• **EXERCISE**:
Omit the images. Copy each entry word for word.

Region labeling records
** Start **
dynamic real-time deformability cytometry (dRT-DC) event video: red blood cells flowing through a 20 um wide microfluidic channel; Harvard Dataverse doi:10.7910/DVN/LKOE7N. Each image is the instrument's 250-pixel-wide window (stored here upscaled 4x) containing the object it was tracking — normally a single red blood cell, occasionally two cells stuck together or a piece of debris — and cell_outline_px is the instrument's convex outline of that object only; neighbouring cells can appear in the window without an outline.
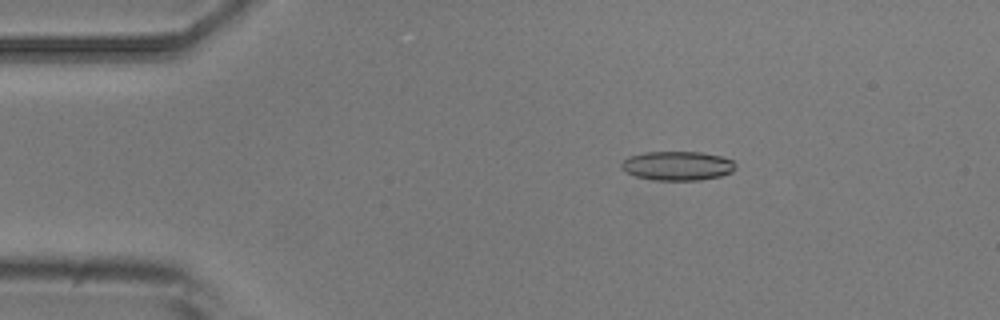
{"species": "common noctule bat (a hibernating species)", "species_latin": "Nyctalus noctula", "temperature_condition": "room temperature", "stored_images_in_passage": 4, "camera_frame_rate_fps": 3000, "um_per_image_px": 0.085, "animal": {"sex": "male", "body_mass_g": 20.5, "forearm_length_mm": 52.5}, "frame": {"image": 1, "passage_image": 3, "time_ms": 2.667, "image_size_px": [1000, 320], "cell_outline_px": [[736, 168], [732, 172], [720, 176], [700, 180], [656, 180], [636, 176], [620, 168], [620, 164], [628, 156], [644, 152], [700, 152], [720, 156], [732, 160], [736, 164]], "centroid_in_image_um": [57.59, 14.09], "position_along_channel_um": 27.4, "area_um2": 19.36}}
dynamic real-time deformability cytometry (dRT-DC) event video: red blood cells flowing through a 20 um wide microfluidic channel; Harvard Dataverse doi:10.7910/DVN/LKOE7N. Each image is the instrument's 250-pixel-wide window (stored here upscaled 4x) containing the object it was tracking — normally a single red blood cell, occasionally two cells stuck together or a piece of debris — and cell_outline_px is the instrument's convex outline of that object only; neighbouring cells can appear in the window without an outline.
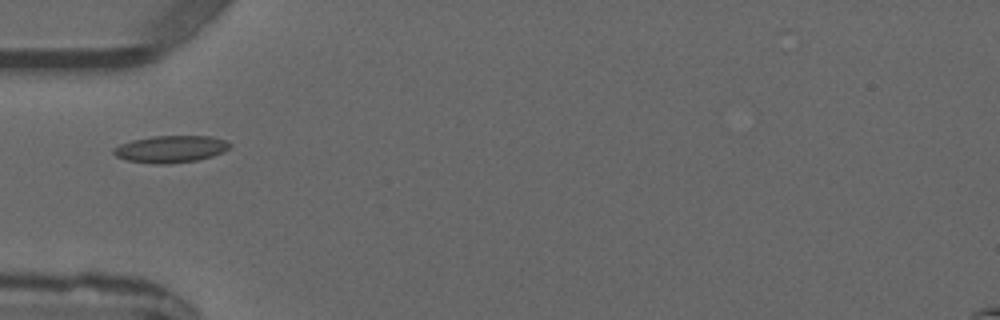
{"species": "common noctule bat (a hibernating species)", "species_latin": "Nyctalus noctula", "temperature_condition": "warm", "stored_images_in_passage": 6, "camera_frame_rate_fps": 3000, "um_per_image_px": 0.085, "animal": {"sex": "male", "forearm_length_mm": 52.5}, "frame": {"image": 1, "passage_image": 5, "time_ms": 4.667, "image_size_px": [1000, 320], "cell_outline_px": [[232, 144], [224, 152], [212, 156], [196, 160], [168, 164], [152, 164], [124, 160], [116, 156], [112, 152], [112, 148], [120, 144], [132, 140], [152, 136], [212, 136], [224, 140]], "centroid_in_image_um": [14.47, 12.67], "position_along_channel_um": 70.5, "area_um2": 18.44}}
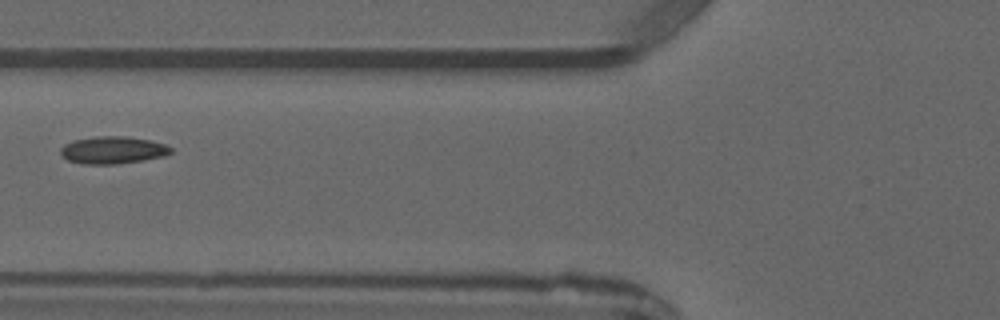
{"frame": {"image": 2, "passage_image": 6, "time_ms": 5.667, "image_size_px": [1000, 320], "cell_outline_px": [[172, 152], [164, 156], [144, 160], [116, 164], [80, 164], [68, 160], [60, 152], [60, 148], [64, 144], [72, 140], [96, 136], [128, 136], [148, 140], [164, 144], [172, 148]], "centroid_in_image_um": [9.57, 12.75], "position_along_channel_um": 116.2, "area_um2": 17.63}}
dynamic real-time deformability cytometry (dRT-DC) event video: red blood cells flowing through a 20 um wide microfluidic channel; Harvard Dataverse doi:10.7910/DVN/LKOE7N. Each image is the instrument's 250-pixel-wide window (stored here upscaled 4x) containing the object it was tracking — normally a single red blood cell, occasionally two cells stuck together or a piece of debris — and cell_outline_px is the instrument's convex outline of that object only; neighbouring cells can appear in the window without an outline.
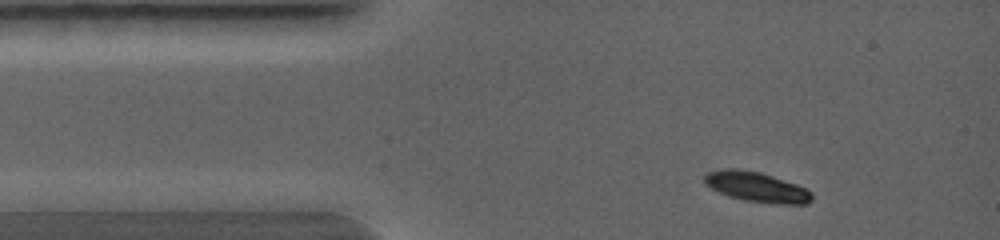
{"species": "common noctule bat (a hibernating species)", "species_latin": "Nyctalus noctula", "temperature_condition": "warm", "stored_images_in_passage": 8, "camera_frame_rate_fps": 5000, "um_per_image_px": 0.085, "animal": {"sex": "female", "body_mass_g": 19.0, "forearm_length_mm": 56.7}, "frame": {"image": 1, "passage_image": 1, "time_ms": 0.0, "image_size_px": [1000, 240], "cell_outline_px": [[812, 200], [808, 204], [776, 204], [744, 200], [728, 196], [704, 184], [704, 176], [708, 172], [724, 168], [736, 168], [760, 172], [796, 184], [812, 192]], "centroid_in_image_um": [64.31, 15.89], "position_along_channel_um": 20.7, "area_um2": 18.79}}
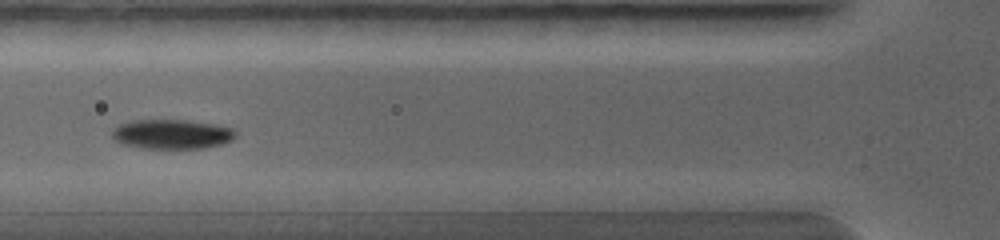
{"frame": {"image": 2, "passage_image": 5, "time_ms": 2.0, "image_size_px": [1000, 240], "cell_outline_px": [[236, 136], [232, 140], [220, 144], [204, 148], [140, 148], [120, 144], [112, 136], [112, 128], [120, 124], [132, 120], [184, 120], [216, 124], [232, 128], [236, 132]], "centroid_in_image_um": [14.58, 11.4], "position_along_channel_um": 111.2, "area_um2": 21.33}}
** End **
• **RESPONSE BELOW**:
dynamic real-time deformability cytometry (dRT-DC) event video: red blood cells flowing through a 20 um wide microfluidic channel; Harvard Dataverse doi:10.7910/DVN/LKOE7N. Each image is the instrument's 250-pixel-wide window (stored here upscaled 4x) containing the object it was tracking — normally a single red blood cell, occasionally two cells stuck together or a piece of debris — and cell_outline_px is the instrument's convex outline of that object only; neighbouring cells can appear in the window without an outline.
{"species": "common noctule bat (a hibernating species)", "species_latin": "Nyctalus noctula", "temperature_condition": "room temperature", "stored_images_in_passage": 4, "camera_frame_rate_fps": 3000, "um_per_image_px": 0.085, "animal": {"sex": "male", "body_mass_g": 20.5, "forearm_length_mm": 52.5}, "frame": {"image": 1, "passage_image": 3, "time_ms": 2.667, "image_size_px": [1000, 320], "cell_outline_px": [[736, 168], [732, 172], [720, 176], [700, 180], [656, 180], [636, 176], [620, 168], [620, 164], [628, 156], [644, 152], [700, 152], [720, 156], [732, 160], [736, 164]], "centroid_in_image_um": [57.59, 14.09], "position_along_channel_um": 27.4, "area_um2": 19.36}}
dynamic real-time deformability cytometry (dRT-DC) event video: red blood cells flowing through a 20 um wide microfluidic channel; Harvard Dataverse doi:10.7910/DVN/LKOE7N. Each image is the instrument's 250-pixel-wide window (stored here upscaled 4x) containing the object it was tracking — normally a single red blood cell, occasionally two cells stuck together or a piece of debris — and cell_outline_px is the instrument's convex outline of that object only; neighbouring cells can appear in the window without an outline.
{"species": "common noctule bat (a hibernating species)", "species_latin": "Nyctalus noctula", "temperature_condition": "warm", "stored_images_in_passage": 6, "camera_frame_rate_fps": 3000, "um_per_image_px": 0.085, "animal": {"sex": "male", "forearm_length_mm": 52.5}, "frame": {"image": 1, "passage_image": 5, "time_ms": 4.667, "image_size_px": [1000, 320], "cell_outline_px": [[232, 144], [224, 152], [212, 156], [196, 160], [168, 164], [152, 164], [124, 160], [116, 156], [112, 152], [112, 148], [120, 144], [132, 140], [152, 136], [212, 136], [224, 140]], "centroid_in_image_um": [14.47, 12.67], "position_along_channel_um": 70.5, "area_um2": 18.44}}
{"frame": {"image": 2, "passage_image": 6, "time_ms": 5.667, "image_size_px": [1000, 320], "cell_outline_px": [[172, 152], [164, 156], [144, 160], [116, 164], [80, 164], [68, 160], [60, 152], [60, 148], [64, 144], [72, 140], [96, 136], [128, 136], [148, 140], [164, 144], [172, 148]], "centroid_in_image_um": [9.57, 12.75], "position_along_channel_um": 116.2, "area_um2": 17.63}}
dynamic real-time deformability cytometry (dRT-DC) event video: red blood cells flowing through a 20 um wide microfluidic channel; Harvard Dataverse doi:10.7910/DVN/LKOE7N. Each image is the instrument's 250-pixel-wide window (stored here upscaled 4x) containing the object it was tracking — normally a single red blood cell, occasionally two cells stuck together or a piece of debris — and cell_outline_px is the instrument's convex outline of that object only; neighbouring cells can appear in the window without an outline.
{"species": "common noctule bat (a hibernating species)", "species_latin": "Nyctalus noctula", "temperature_condition": "warm", "stored_images_in_passage": 8, "camera_frame_rate_fps": 5000, "um_per_image_px": 0.085, "animal": {"sex": "female", "body_mass_g": 19.0, "forearm_length_mm": 56.7}, "frame": {"image": 1, "passage_image": 1, "time_ms": 0.0, "image_size_px": [1000, 240], "cell_outline_px": [[812, 200], [808, 204], [776, 204], [744, 200], [728, 196], [704, 184], [704, 176], [708, 172], [724, 168], [736, 168], [760, 172], [796, 184], [812, 192]], "centroid_in_image_um": [64.31, 15.89], "position_along_channel_um": 20.7, "area_um2": 18.79}}
{"frame": {"image": 2, "passage_image": 5, "time_ms": 2.0, "image_size_px": [1000, 240], "cell_outline_px": [[236, 136], [232, 140], [220, 144], [204, 148], [140, 148], [120, 144], [112, 136], [112, 128], [120, 124], [132, 120], [184, 120], [216, 124], [232, 128], [236, 132]], "centroid_in_image_um": [14.58, 11.4], "position_along_channel_um": 111.2, "area_um2": 21.33}}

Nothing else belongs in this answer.